Work instructions:
Reproduce only what runs from the line containing "მოახდენენ. შიში, ეჭვი, შეშფოთება და ყველა" to the line containing "MODELLKARTEN - REGIONALMODELLE" in the records below, inclusive. Keep it exact, and keep the pictures out.

Study material:

┌────────

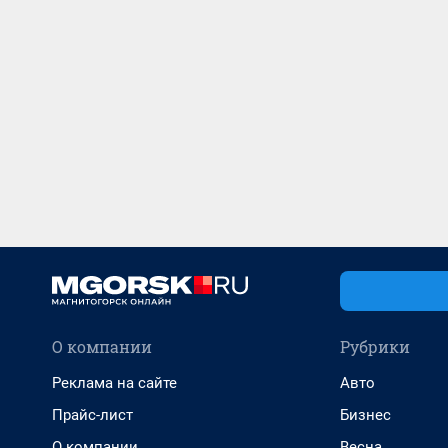
О компании
Рубрики
Реклама на сайте
Авто
Прайс-лист
Бизнес
О компании
Весна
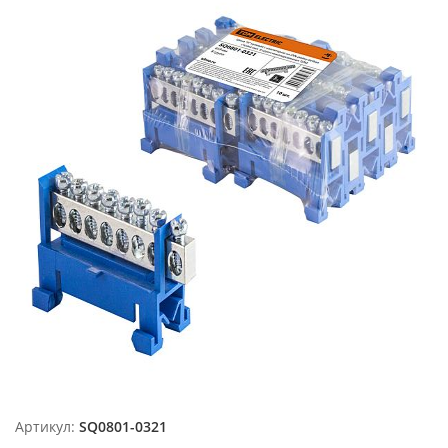
Артикул:
SQ0801-0321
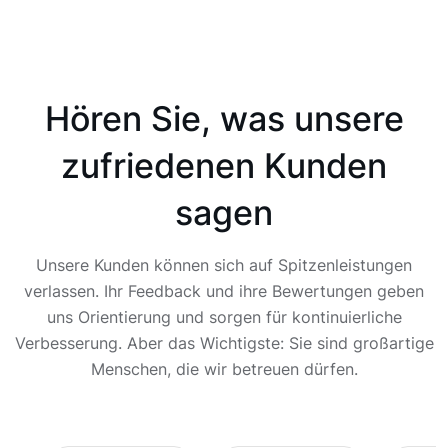
Hören Sie, was unsere
zufriedenen Kunden
sagen
Unsere Kunden können sich auf Spitzenleistungen
verlassen. Ihr Feedback und ihre Bewertungen geben
uns Orientierung und sorgen für kontinuierliche
Verbesserung. Aber das Wichtigste: Sie sind großartige
Menschen, die wir betreuen dürfen.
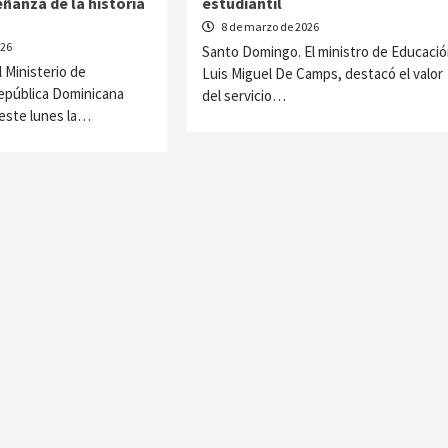
ñanza de la historia
estudiantil
8 de marzo de 2026
026
Santo Domingo. El ministro de Educació
 Ministerio de
Luis Miguel De Camps, destacó el valor
República Dominicana
del servicio…
 este lunes la…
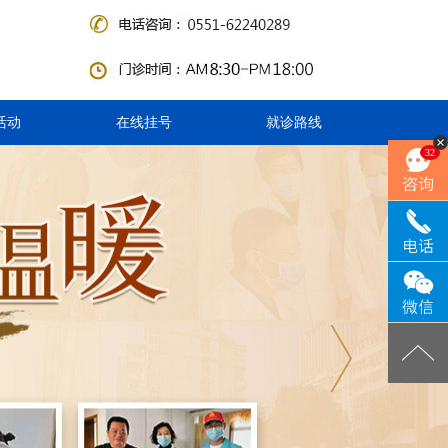
活动
在线挂号
就诊路线
32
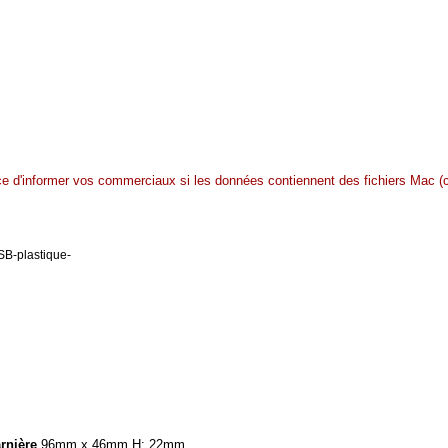
ce d'informer vos commerciaux si les données contiennent des fichiers Mac (c
rnière
96mm x 46mm H: 22mm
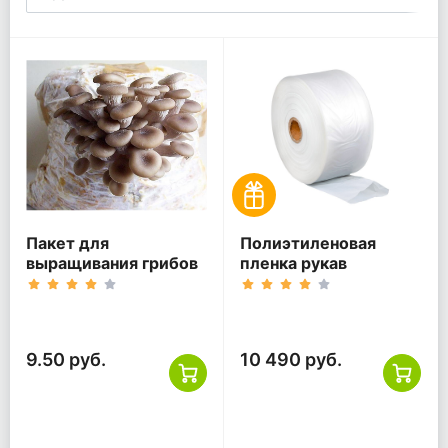
Пакет для
Полиэтиленовая
выращивания грибов
пленка рукав
9.50 руб.
10 490 руб.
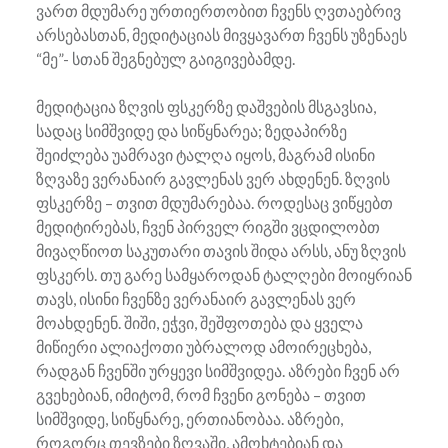
ვართ მდუმარე ურთიერთობით ჩვენს ღვთაებრივ
არსებასთან, მედიტაციას მივყავართ ჩვენს უზენაეს
“მე”- სთან შეგნებულ გაიგივებამდე.
მედიტაცია ზღვის ფსკერზე დაშვების მსგავსია,
სადაც სიმშვიდე და სიწყნარეა; ზედაპირზე
შეიძლება უამრავი ტალღა იყოს, მაგრამ ისინი
ზღვაზე ვერანაირ გავლენას ვერ ახდენენ. ზღვის
ფსკერზე – თვით მდუმარებაა. როდესაც ვიწყებთ
მედიტირებას, ჩვენ პირველ რიგში ვცდილობთ
მივაღწიოთ საკუთარი თავის შიდა არსს, ანუ ზღვის
ფსკერს. თუ გარე სამყაროდან ტალღები მოიყრიან
თავს, ისინი ჩვენზე ვერანაირ გავლენას ვერ
მოახდენენ. შიში, ეჭვი, შეშფოთება და ყველა
მიწიერი ალიაქოთი უბრალოდ ამოირეცხება,
რადგან ჩვენში ურყევი სიმშვიდეა. აზრები ჩვენ არ
გვეხებიან, იმიტომ, რომ ჩვენი გონება – თვით
სიმშვიდე, სიწყნარე, ერთიანობაა. აზრები,
როგორც თევზები ზღვაში, ამოხტებიან და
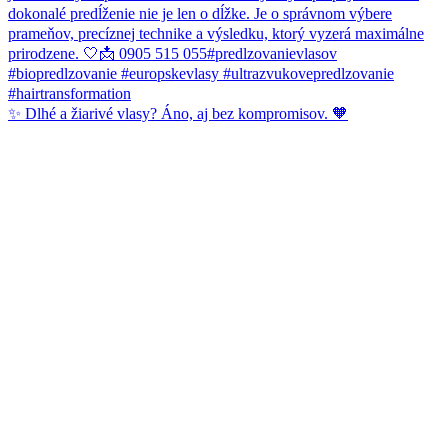
✨ Dlhé a žiarivé vlasy? Áno, aj bez kompromisov. 🧡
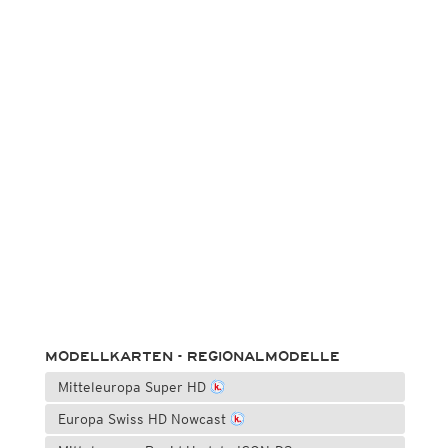
MODELLKARTEN - REGIONALMODELLE
Mitteleuropa Super HD
Europa Swiss HD Nowcast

└────────

Written response:
მოახდენენ. შიში, ეჭვი, შეშფოთება და ყველა
მიწიერი ალიაქოთი უბრალოდ ამოირეცხება,
რადგან ჩვენში ურყევი სიმშვიდეა. აზრები ჩვენ არ
გვეხებიან, იმიტომ, რომ ჩვენი გონება – თვით
სიმშვიდე, სიწყნარე, ერთიანობაა. აზრები,
როგორც თევზები ზღვაში, ამოხტებიან და
✨ Dlhé a žiarivé vlasy? Áno, aj bez kompromisov. 🧡
MODELLKARTEN - REGIONALMODELLE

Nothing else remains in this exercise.